CONSIGNES:
(a) Résumez en deux phrases le texte fourni sur un service en cuisine.
(b) Écrivez la suite du texte fourni sur ce service en cuisine, en reprenant juste après sa dernière phrase.

Je positionne mal une assiette sur le monte-plats. Bim, elle se renverse, il faut en redresser une. Yves, qui est en train de m’apprendre à rouler des makis (qui seront ensuite frits), se fait disputer à ma place. Quarante couverts ont été servis sans que je m’en aperçoive. Thomas relativise : « C’est un petit service et les gens prennent moins de plats à la carte le midi. Mais le soir, quand il faut envoyer une soixantaine de couverts avec des tables de sept ou huit, c’est une autre histoire. » Veillant au grain, il jette un œil au riz des makis : « Il est trop humide ! Il fallait le cuire dans des marmites plus petites ! » Le fautif enregistre.
Grand succès depuis l’ouverture
Avant même la fin du service, d’autres tâches ont été lancées. Absent ce soir, Kenny épluche des potimarrons et découpe les filets de bœuf. Une énorme marmite de patates douces est déjà en cuisson en vue d’une purée, des kumquats confisent doucement. Julien travaille son sucre qui enveloppera des pommes d’amour. Entre deux préparations, Thomas et ses cuisiniers en profitent pour m’expliquer tout le mal qu’ils pensent du diktat de sites «bidonnés» comme Tripadvisor (alors même que les commentaires y sont flatteurs pour Aal Schoul), ou encore des guides gastronomiques dont ils jugent les choix très contestables.

(Entrées du jeu de données)
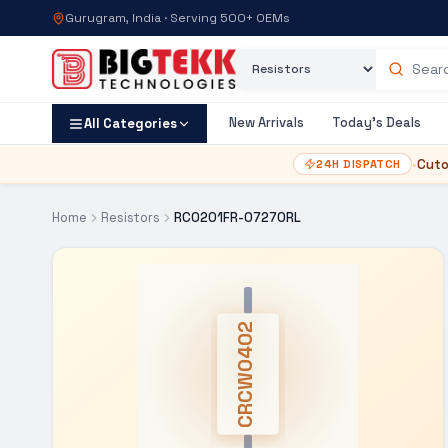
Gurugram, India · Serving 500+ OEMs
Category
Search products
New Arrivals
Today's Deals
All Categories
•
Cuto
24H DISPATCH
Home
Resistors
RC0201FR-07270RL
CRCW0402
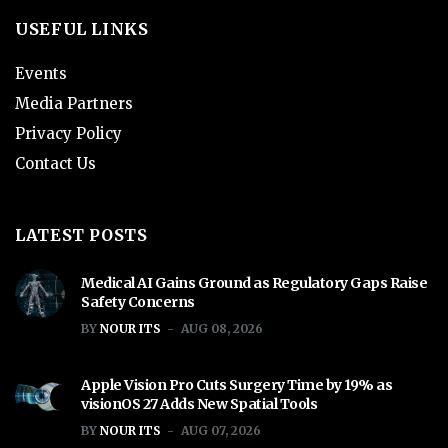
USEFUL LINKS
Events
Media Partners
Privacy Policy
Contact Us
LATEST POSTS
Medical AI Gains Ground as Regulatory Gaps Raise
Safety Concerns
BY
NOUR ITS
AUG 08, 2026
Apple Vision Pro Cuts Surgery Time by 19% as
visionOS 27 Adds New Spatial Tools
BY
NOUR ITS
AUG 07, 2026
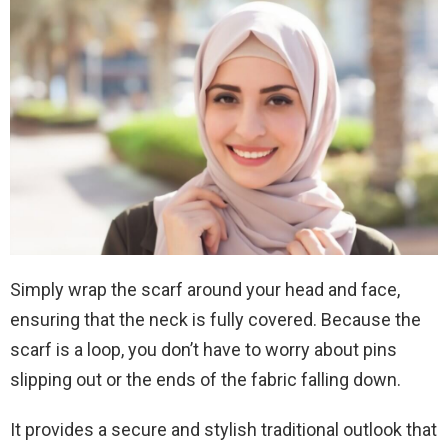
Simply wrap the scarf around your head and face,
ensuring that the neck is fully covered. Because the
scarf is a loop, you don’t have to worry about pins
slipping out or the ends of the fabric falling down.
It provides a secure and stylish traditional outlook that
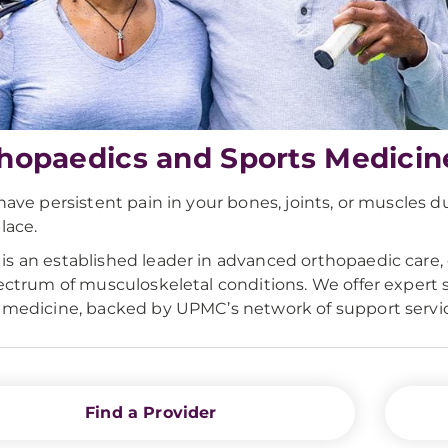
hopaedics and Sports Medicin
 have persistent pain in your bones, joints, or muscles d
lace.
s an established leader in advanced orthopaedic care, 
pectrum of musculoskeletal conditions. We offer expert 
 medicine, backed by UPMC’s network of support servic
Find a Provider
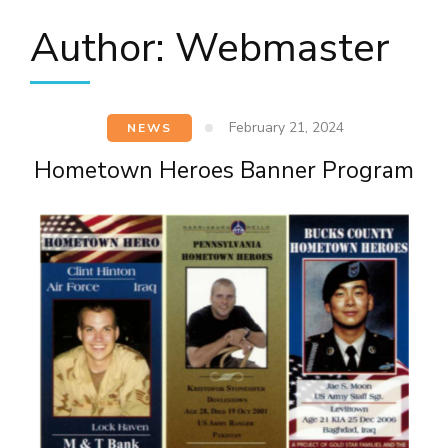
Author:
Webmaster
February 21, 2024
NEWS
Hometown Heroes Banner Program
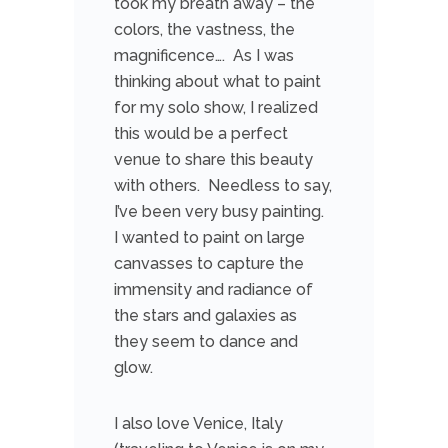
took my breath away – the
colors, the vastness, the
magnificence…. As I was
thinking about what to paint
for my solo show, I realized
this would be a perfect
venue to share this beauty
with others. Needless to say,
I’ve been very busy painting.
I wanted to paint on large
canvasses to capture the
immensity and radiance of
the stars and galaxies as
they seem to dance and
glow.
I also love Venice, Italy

---

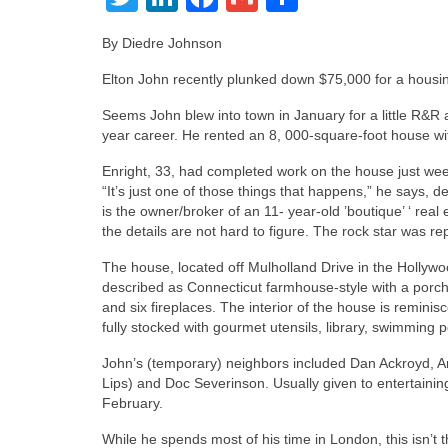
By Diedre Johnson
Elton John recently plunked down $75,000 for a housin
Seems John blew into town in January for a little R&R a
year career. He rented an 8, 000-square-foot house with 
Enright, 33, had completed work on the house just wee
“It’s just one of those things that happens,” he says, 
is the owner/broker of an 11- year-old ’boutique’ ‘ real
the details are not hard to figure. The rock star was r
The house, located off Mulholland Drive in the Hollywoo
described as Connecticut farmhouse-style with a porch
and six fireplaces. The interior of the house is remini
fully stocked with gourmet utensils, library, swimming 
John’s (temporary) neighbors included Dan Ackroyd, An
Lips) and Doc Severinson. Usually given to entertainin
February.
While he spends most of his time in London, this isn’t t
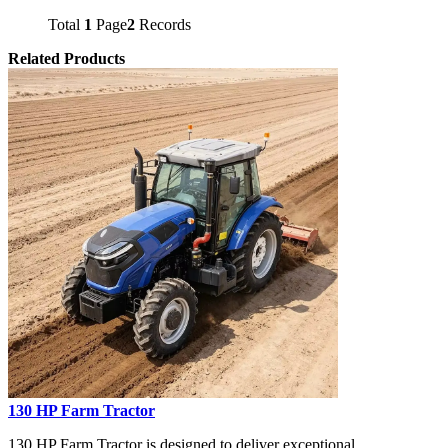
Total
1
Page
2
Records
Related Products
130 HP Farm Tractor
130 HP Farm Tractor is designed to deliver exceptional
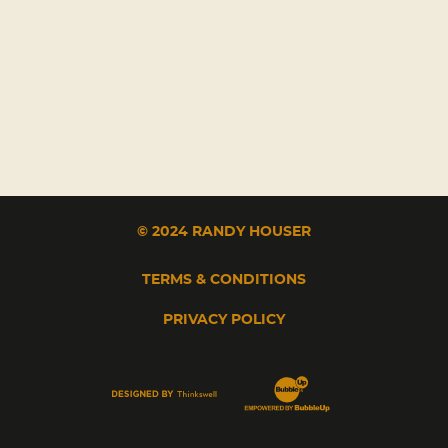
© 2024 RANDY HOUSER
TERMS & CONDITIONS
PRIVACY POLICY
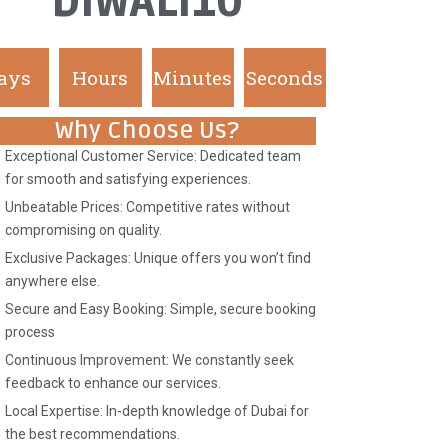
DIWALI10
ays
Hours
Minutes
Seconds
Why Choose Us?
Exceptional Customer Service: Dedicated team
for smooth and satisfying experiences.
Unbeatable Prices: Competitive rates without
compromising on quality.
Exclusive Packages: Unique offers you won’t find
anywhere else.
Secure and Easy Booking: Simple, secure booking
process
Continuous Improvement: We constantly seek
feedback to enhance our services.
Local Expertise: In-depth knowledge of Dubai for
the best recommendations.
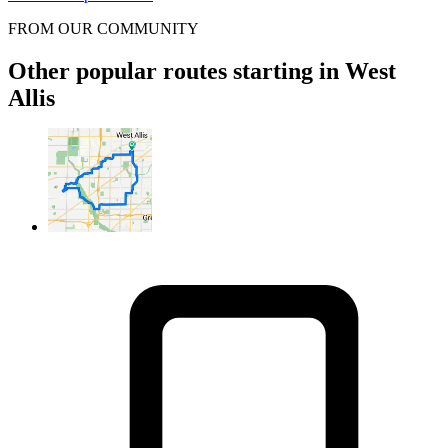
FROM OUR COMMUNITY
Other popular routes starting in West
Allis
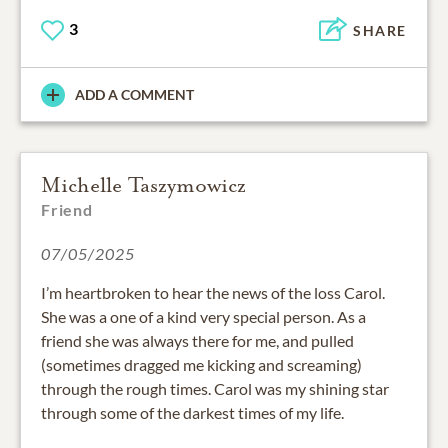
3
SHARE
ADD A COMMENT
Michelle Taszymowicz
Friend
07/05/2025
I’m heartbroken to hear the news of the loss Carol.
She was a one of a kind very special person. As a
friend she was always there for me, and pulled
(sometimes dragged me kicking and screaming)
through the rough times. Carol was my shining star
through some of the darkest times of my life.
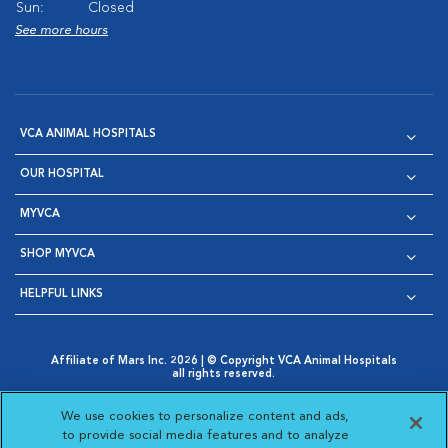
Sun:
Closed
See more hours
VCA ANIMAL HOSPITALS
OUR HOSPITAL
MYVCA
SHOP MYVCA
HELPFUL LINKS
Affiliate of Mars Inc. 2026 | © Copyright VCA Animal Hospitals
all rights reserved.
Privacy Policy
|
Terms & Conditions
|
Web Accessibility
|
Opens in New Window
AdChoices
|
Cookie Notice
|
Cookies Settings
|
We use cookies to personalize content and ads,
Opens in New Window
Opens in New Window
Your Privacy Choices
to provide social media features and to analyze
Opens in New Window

RÉPONSES:
(a) Pendant un service de midi de quarante couverts, une assiette mal placée sur le monte-plats se renverse et c'est Yves, occupé à enseigner le roulage des makis, qui se fait disputer, tandis que Thomas explique que le soir est bien plus exigeant et juge le riz trop humide. Avant même la fin du service, d'autres préparations sont lancées, comme les potimarrons, une purée de patates douces, des kumquats confits et des pommes d'amour, et l'équipe critique des sites comme Tripadvisor ainsi que les guides gastronomiques.

(b)
Les étoiles 2017 du Michelin au Grand-Duché seront dévoilées le 21 novembre. Thomas s’en balance, concentré sur sa cuisine et la fidélisation des clients. Bien qu’Hobscheid soit un brin excentré de la capitale, ces cinq premiers mois d’ouverture ont connu un grand succès, certes au prix d’un « rythme de fou » pour l’équipe en cuisine, le temps de prendre ses marques. L’effet de curiosité des débuts a cédé la place au bouche-à-oreille. Le carnet affiche souvent complet, mais des disponibilités demeurent chaque semaine. « On a déjà eu plusieurs demandes en mariage au restaurant et on accueille régulièrement des banquets », se félicite l’Alsacien du Luxembourg.
Dîners à quatre mains
Toujours en relation avec les anciens de Top Chef, Thomas s’apprête à effectuer un dîner « à quatre mains » à Aal Schoul le 21 octobre avec Kevin Roquet – « c’était complet super vite, on a même 20 personnes en liste d’attente » -. Deux autres soirées sont en projet avec Clément Torres en Belgique et Charles Gantois à Hobscheid. Pas question de s’installer dans la routine.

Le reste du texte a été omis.